TDSQL has the following advantages to easily sustain massive amounts of business requests:
- Automatic table splitting: TDSQL supports automatic database sharding and table splitting and implements on-demand capacity scaling together with a unified data scheduling mechanism. As TDSQL blocks internal details of database sharding and table splitting by using a gateway, you do not need to worry about how to shard data and route request waits. You only need to initialize the sharding field (shardkey), develop programs directly for logical tables, and focus on implementation of business logics, which greatly reduces the program complexity.

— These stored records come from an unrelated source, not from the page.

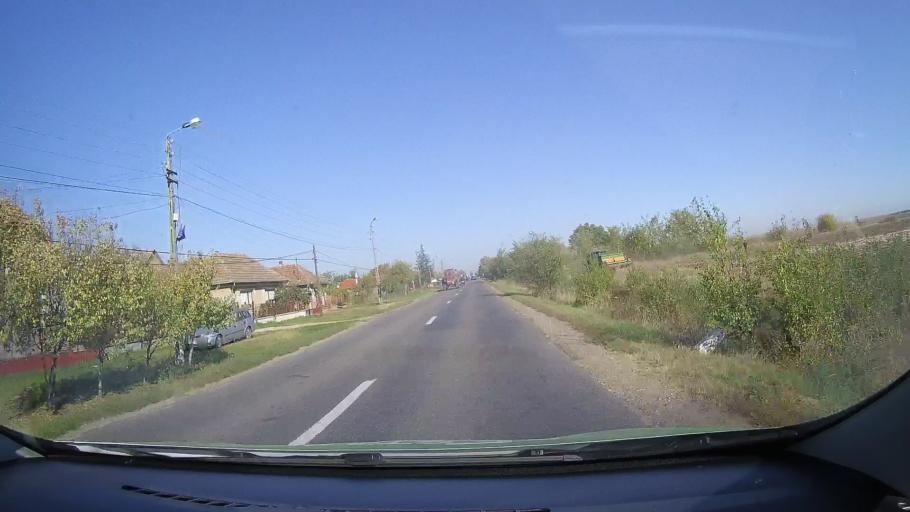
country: RO
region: Satu Mare
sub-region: Oras Tasnad
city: Tasnad
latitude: 47.5075
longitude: 22.5735
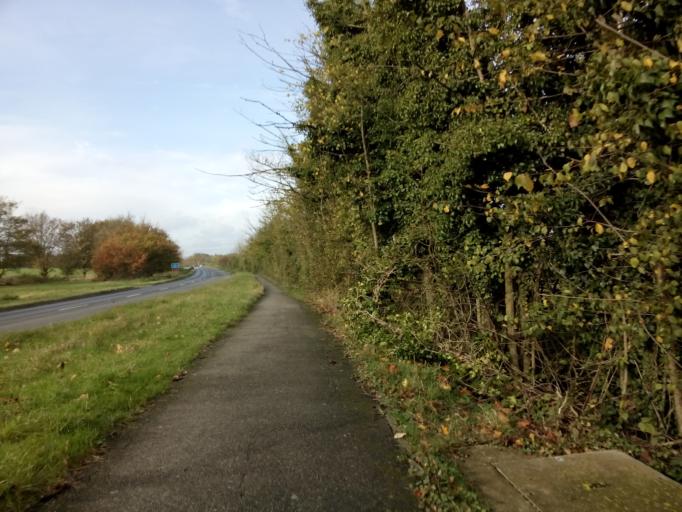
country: GB
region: England
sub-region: Suffolk
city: Needham Market
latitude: 52.1700
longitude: 1.0264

- Automatic failover: for IoT, big data, or payment services, any business with massive amounts of data requires high availability of backend storage databases. As a common solution, failover needs inspection and cooperation of the business and is deeply coupled with the business, which results in a complex switch process that even may require human intervention. After the business is restored, faulty data that may appear during failover has to be repaired manually, which requires much OPS labor. In contrast, TDSQL data nodes and gateways implement multi-point disaster recovery and automatically check the running status of instances. As soon as the primary node fails, primary/secondary failover will be triggered to ensure high database availability in disastrous situations such as primary failure, network failure, and IDC failure. This failover process is totally imperceptible to the business and does not need human intervention, greatly simplifying OPS while ensuring a smooth user experience.
- High data consistency: this feature is very helpful if you have zero tolerance for data loss or disorder. TDSQL adopts an innovative multi-thread strong sync replication mechanism based on the original async and semi-sync replication of MySQL, which ensures that there are at least two replicas in a cluster for every and each transaction before a response is returned to user. Then, it uses a series of failover mechanisms to make sure that data will not get lost or disorganized upon failover in case of node failure.

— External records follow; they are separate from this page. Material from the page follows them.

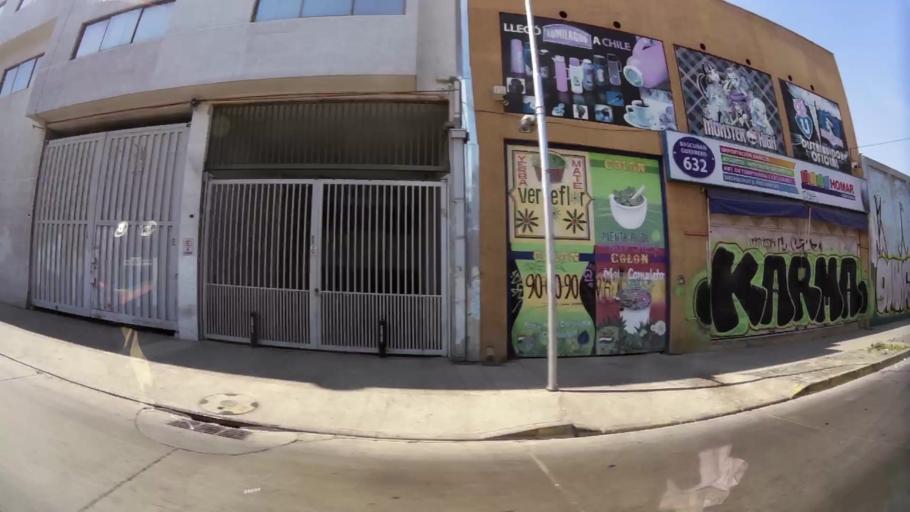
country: CL
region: Santiago Metropolitan
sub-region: Provincia de Santiago
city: Santiago
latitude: -33.4574
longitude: -70.6738
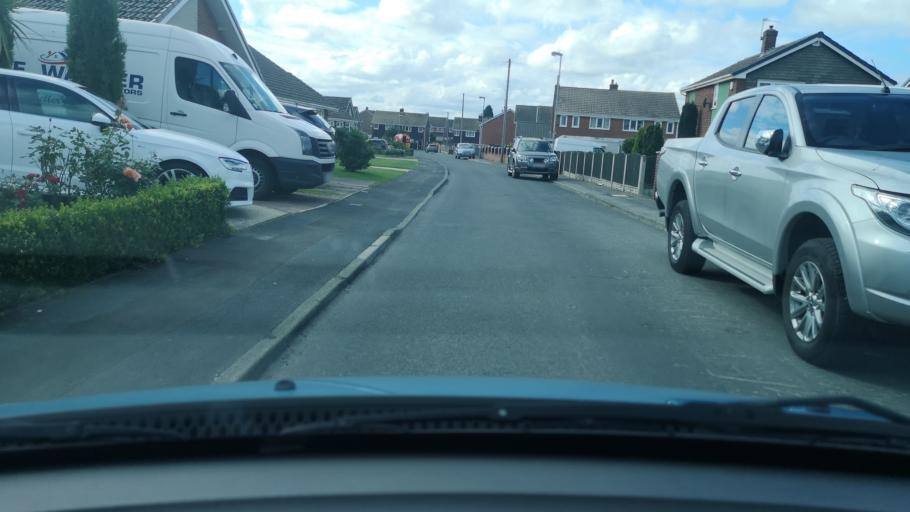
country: GB
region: England
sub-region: City and Borough of Wakefield
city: Featherstone
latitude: 53.6712
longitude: -1.3541
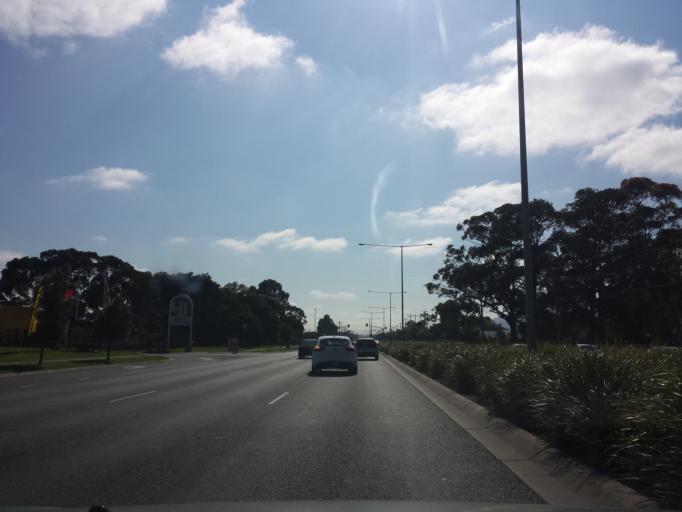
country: AU
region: Victoria
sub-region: Maroondah
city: Croydon South
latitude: -37.8311
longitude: 145.2727
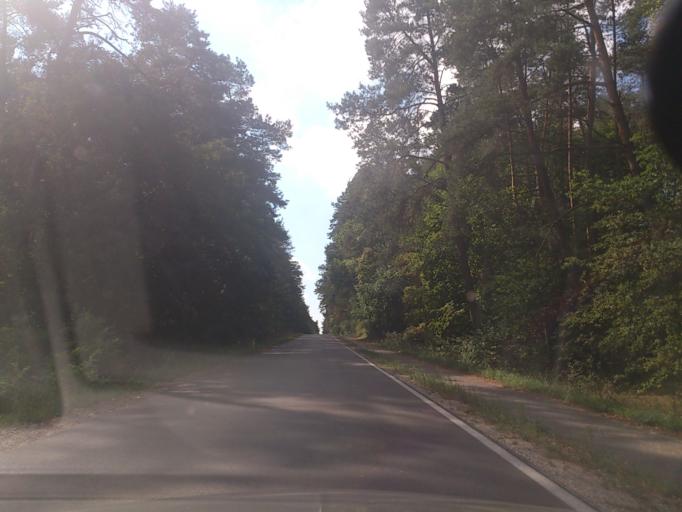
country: PL
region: Kujawsko-Pomorskie
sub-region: Powiat golubsko-dobrzynski
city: Golub-Dobrzyn
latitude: 53.0905
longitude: 19.0366
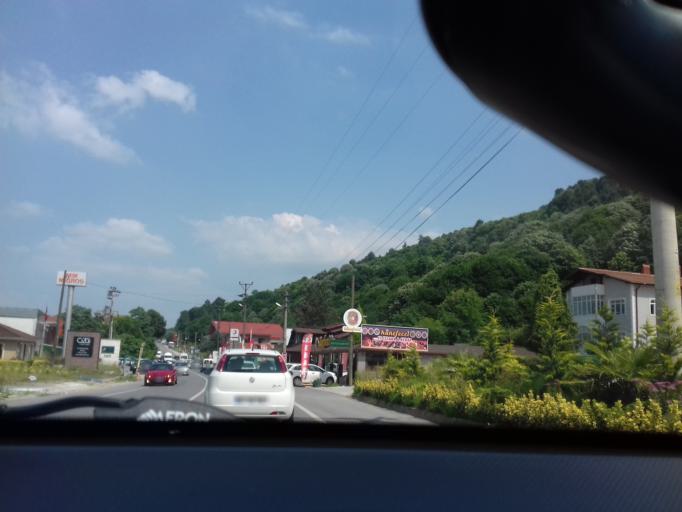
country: TR
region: Sakarya
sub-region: Merkez
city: Sapanca
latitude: 40.6908
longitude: 30.2204
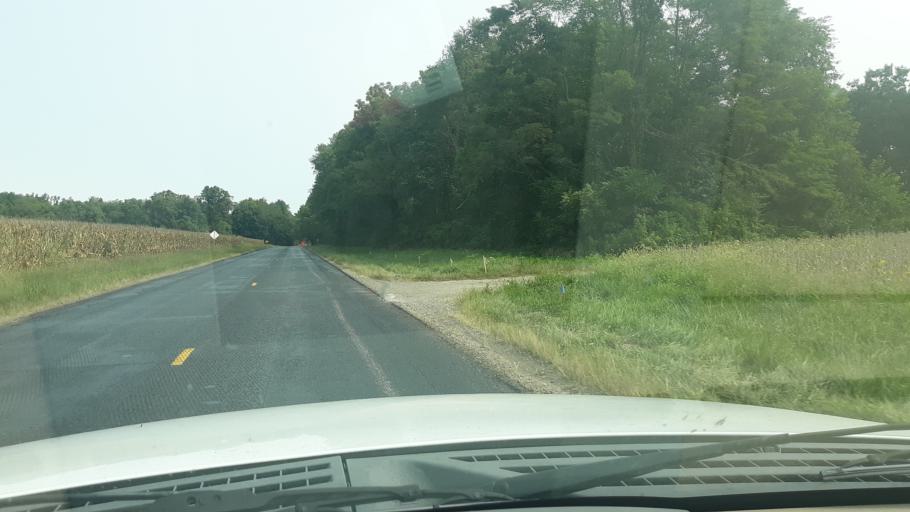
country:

- Cluster-based management and auto scaling: the peak number of business requests will surge by several or dozens of times because of launch of new features or promotion campaigns. In the past, you needed to know the business trends and have the DBA manually scale out the database in advance. Generally, the scaling process of most distributed databases is complex and prone to errors as it requires a lot of manual operations. In contrast, TDSQL features automatic deployment, auto scaling, automatic backup and restore, scheduled data rollback, and multi-dimensional monitoring at the cluster level. When scaling is required, the DBA only needs to click some buttons to initiate the scaling process on the frontend for auto scaling. The cluster-based operation system of TDSQL greatly improves the DBA work efficiency and reduces mistakes caused by manual operations.
The architecture of a TDSQL instance is as follows:
Data shard: compatible with open-source MySQL engine and supports the monitoring feature and data collector (Tagent).
In TDSQL, each shard is configured with two nodes by default, i.e., one primary and one secondary, and each TDSQL instance has at least two shards.
Scheduling cluster: this acts as the cluster management scheduling center and is mainly used to manage the normal operations of SET and record and distribute global database configurations.
Access gateway cluster (TProxy): this manages SQL parsing and assigns routes at the network layer, which can be seen as middleware in an open-source distributed database.
In order to prevent the proxies from becoming a bottleneck, the number of proxies generally should equal to the number of shards.
Backup cluster: this is a backup cluster of TencentDB data.
TDSQL backups are stored for 7 days by default.